During a recent guest appearance on Saturday Night Live, Tina Fey introduced the term "sheet caking," which she used to describe the practice of eating an entire cake in response to upsetting news coverage. And although her satirical remarks led to a public debate about the ethics of joking about the use of dessert foods as a substitute for actual civic engagement (including a panel discussion about the incident on WXXI's Connections with Evan Dawson), nobody seemed to argue with the assertion that the media we consume can influence our eating habits.
So, as many Rochestarians begin implementing their New Year's resolutions, rather than simply focusing on eating better and exercising more, it might be worth taking some time to address our media diets to ensure that we don't derail our healthy efforts by "sheet caking."
In his book "The Omnivore's Dilemma," celebrated food journalist Michael Pollan explores the complex systems involved in U.S. food production, and the ways that technologies force us to make difficult, and sometimes harmful, decisions about the way that we eat. Similarly, one of the challenges to regulating the media we consume is the diversity of choices readily available to us. Between books, magazines, radio, TV, movies, websites, and social media, it's easy for us to become overwhelmed by the sheer volume of media we experience on a daily basis.
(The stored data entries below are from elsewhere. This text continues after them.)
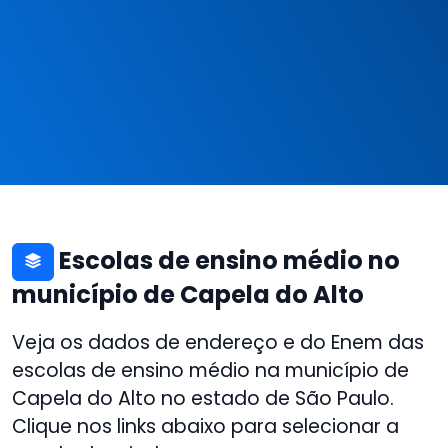
Escolas de ensino médio no
município de Capela do Alto
Veja os dados de endereço e do Enem das
escolas de ensino médio na município de
Capela do Alto no estado de São Paulo.
Clique nos links abaixo para selecionar a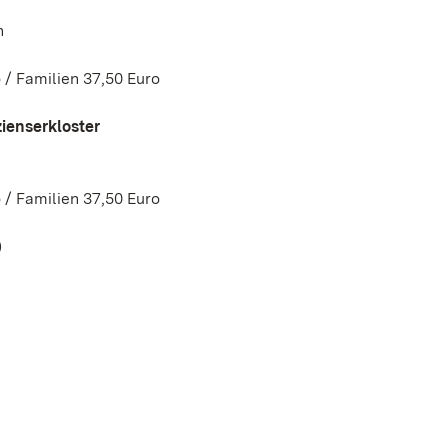
n
 / Familien 37,50 Euro
ienserkloster
 / Familien 37,50 Euro
)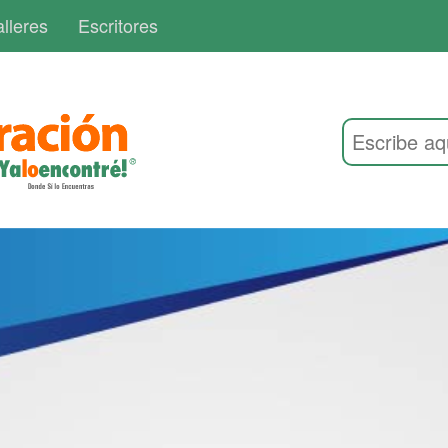
lleres
Escritores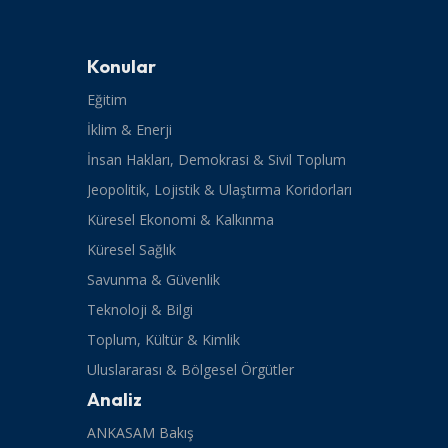
Konular
Eğitim
İklim & Enerji
İnsan Hakları, Demokrasi & Sivil Toplum
Jeopolitik, Lojistik & Ulaştırma Koridorları
Küresel Ekonomi & Kalkınma
Küresel Sağlık
Savunma & Güvenlik
Teknoloji & Bilgi
Toplum, Kültür & Kimlik
Uluslararası & Bölgesel Örgütler
Analiz
ANKASAM Bakış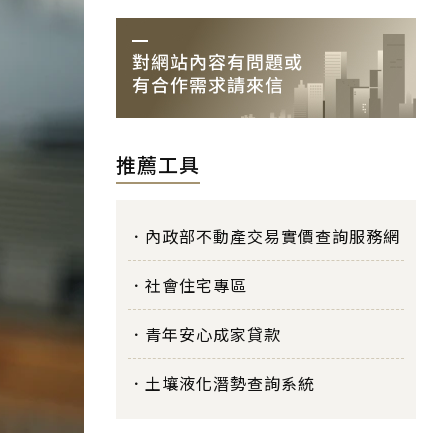
推薦工具
內政部不動產交易實價查詢服務網
社會住宅專區
青年安心成家貸款
土壤液化潛勢查詢系統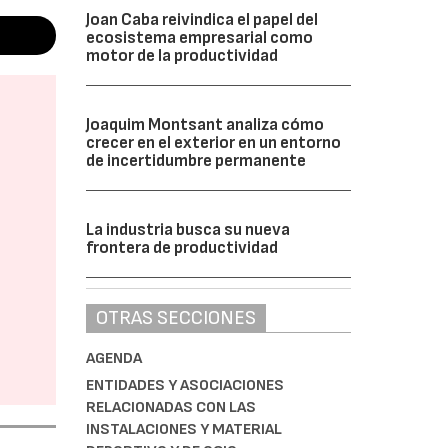
Joan Caba reivindica el papel del
ecosistema empresarial como
motor de la productividad
Joaquim Montsant analiza cómo
crecer en el exterior en un entorno
de incertidumbre permanente
La industria busca su nueva
frontera de productividad
OTRAS SECCIONES
AGENDA
ENTIDADES Y ASOCIACIONES
RELACIONADAS CON LAS
INSTALACIONES Y MATERIAL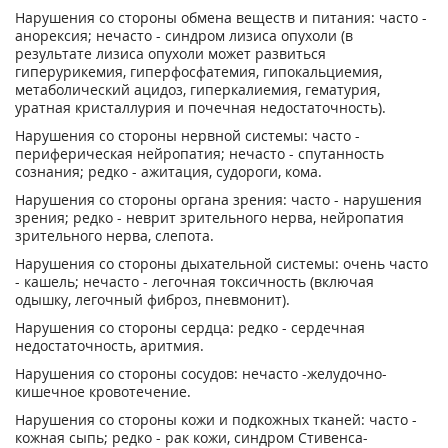
Нарушения со стороны обмена веществ и питания: часто -
анорексия; нечасто - синдром лизиса опухоли (в
результате лизиса опухоли может развиться
гиперурикемия, гиперфосфатемия, гипокальциемия,
метаболический ацидоз, гиперкалиемия, гематурия,
уратная кристаллурия и почечная недостаточность).
Нарушения со стороны нервной системы: часто -
периферическая нейропатия; нечасто - спутанность
сознания; редко - ажитация, судороги, кома.
Нарушения со стороны органа зрения: часто - нарушения
зрения; редко - неврит зрительного нерва, нейропатия
зрительного нерва, слепота.
Нарушения со стороны дыхательной системы: очень часто
- кашель; нечасто - легочная токсичность (включая
одышку, легочный фиброз, пневмонит).
Нарушения со стороны сердца: редко - сердечная
недостаточность, аритмия.
Нарушения со стороны сосудов: нечасто -желудочно-
кишечное кровотечение.
Нарушения со стороны кожи и подкожных тканей: часто -
кожная сыпь; редко - рак кожи, синдром Стивенса-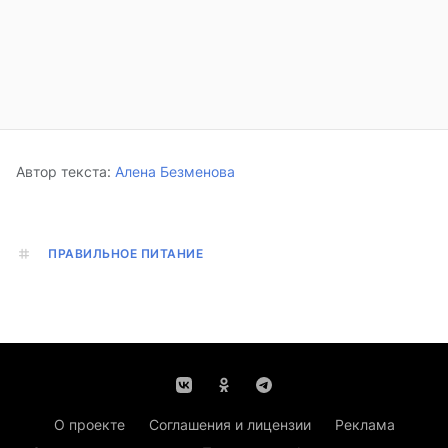
Автор текста:
Алена Безменова
ПРАВИЛЬНОЕ ПИТАНИЕ
О проекте
Соглашения и лицензии
Реклама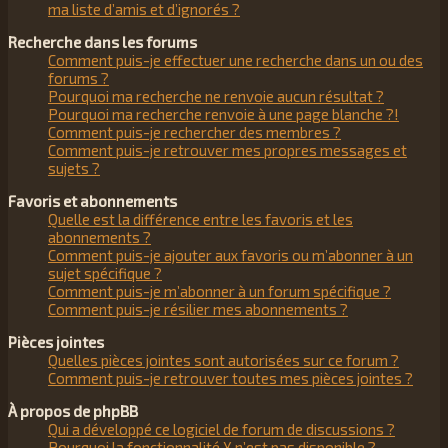
ma liste d’amis et d’ignorés ?
Recherche dans les forums
Comment puis-je effectuer une recherche dans un ou des
forums ?
Pourquoi ma recherche ne renvoie aucun résultat ?
Pourquoi ma recherche renvoie à une page blanche ?!
Comment puis-je rechercher des membres ?
Comment puis-je retrouver mes propres messages et
sujets ?
Favoris et abonnements
Quelle est la différence entre les favoris et les
abonnements ?
Comment puis-je ajouter aux favoris ou m’abonner à un
sujet spécifique ?
Comment puis-je m’abonner à un forum spécifique ?
Comment puis-je résilier mes abonnements ?
Pièces jointes
Quelles pièces jointes sont autorisées sur ce forum ?
Comment puis-je retrouver toutes mes pièces jointes ?
À propos de phpBB
Qui a développé ce logiciel de forum de discussions ?
Pourquoi la fonctionnalité X n’est pas disponible ?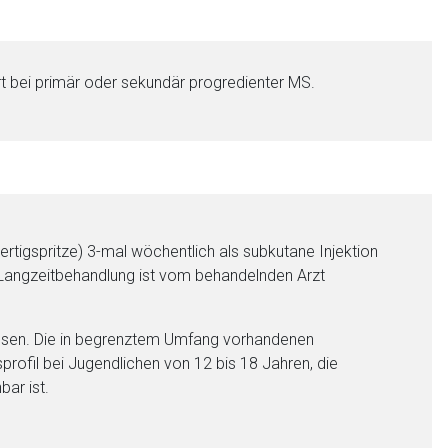
rt bei primär oder sekundär progredienter MS.
nen Web-Seite ist deren
liste.de
Zur Seite
tigspritze) 3-mal wöchentlich als subkutane Injektion
 Langzeitbehandlung ist vom behandelnden Arzt
wiesen. Die in begrenztem Umfang vorhandenen
profil bei Jugendlichen von 12 bis 18 Jahren, die
ar ist.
Pollan ultimately suggests that one of the best things we can do for ourselves, and the world in general, is to eat locally-sourced foods — a concept that has certainly been embraced in Rochester.
After the popularity of The Omnivore's Dilemma, Pollan wrote Food Rules: An Eater's Manual, featuring a list of 64 simple eating guidelines, in response to readers who asked him "What should I eat?" So, here are some suggested applications of Pollan's own food rules to help you design your own local media diet this year.
Eat [Consume media] when you are hungry [engaged], not when you are bored.
Being engaged with the media you consume doesn't have to mean getting dressed and going out to sit in a theater, but it does mean that you probably shouldn't consume all your media while lying with your laptop on your belly.
A good place to ease into your local media diet is a branch of the Monroe Public Library. Even if you just want to check out a few DVDs, it's nice to get into the habit of going to the public library and curb the temptation to escape reality by binge watching TV in bed –just like going to the public market is a great way to limit the amount of junk food you buy.
Eat [Consume] all the junk food [media] you want as long as you cook [make] it yourself.
In the same way that a chef might start out as an adventurous eater, consuming media can also be part of the process of making your own media. Being involved with the production of media is a great way to make the media you consume feel more accessible by recognizing how the labor that goes into it fits together. And there are plenty of places where you can take classes and workshops to see how the media sausage is made. For instance, after taking a workshop to hone your wordsmithery at Writers & Books, you can learn to print and bind your own books in the Flower City Arts Center's extensive printmaking and book arts center.
Once you've made some media of your own, you might consider sharing your work in an annual event, like the Rochester Contemporary Art Center's 6x6 exhibition, in which all entries simply have to meet the criteria of being a six-by-six-inch square. Or bring your home movies to the Visual Studies Workshop for its annual Home Movie Day. You can even share your media making skills with others by signing up to teach a class at Rochester Brainery.
Pay more, [consume] less [media]
This is a food rule that may not be completely applicable to local media consumption habits because so much great local media can be very cheap or even free (like the paper you're reading right now!).
Many of the cultural institutions in Rochester have membership programs which easily pay for themselves in reduced prices or free admission and other member benefits. But whether you choose to donate or not, you can enjoy local commercial-free radio at WAYO 104.3 and Rochester Free Radio 106.3 any time.
Luckily, Rochester's rich film history provides plenty of opportunities to experience new and classic movies, including original prints and curated film series at local staples, such as The Little Theatre, The Dryden Theatre, and Visual Studies Workshop. These events sometimes include discussions by the filmmakers or a panel of guests, and admission is often as little as $5, donation-only, or free.
And if you feel like you just need a break, don't forget that the Strasenburgh Planetarium at The Rochester Museum and Science Center is outfitted with seats that recline to a practically horizontal position from which you can be fully immersed in the deliciously virtual environments of night skies, underwater seascapes, and laser shows. At least for a little while.